> **What to produce**
Among the entries below, find every line that has "ADMINISTRATIVO" and pull it out.

::::

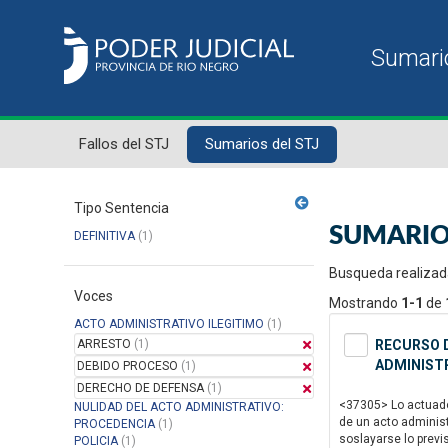
Fallos del STJ
Sumarios del STJ
Tipo Sentencia
SUMARIO
DEFINITIVA
(1)
Busqueda realizad
Voces
Mostrando
1-1
de
ACTO ADMINISTRATIVO ILEGITIMO
(1)
ARRESTO
(1)
RECURSO D
ADMINISTR
DEBIDO PROCESO
(1)
DERECHO DE DEFENSA
(1)
<37305> Lo actuado 
NULIDAD DEL ACTO ADMINISTRATIVO:
de un acto administ
PROCEDENCIA
(1)
soslayarse lo previ
POLICIA
(1)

::::

> **Answer to this exercise**
ACTO ADMINISTRATIVO ILEGITIMO
NULIDAD DEL ACTO ADMINISTRATIVO:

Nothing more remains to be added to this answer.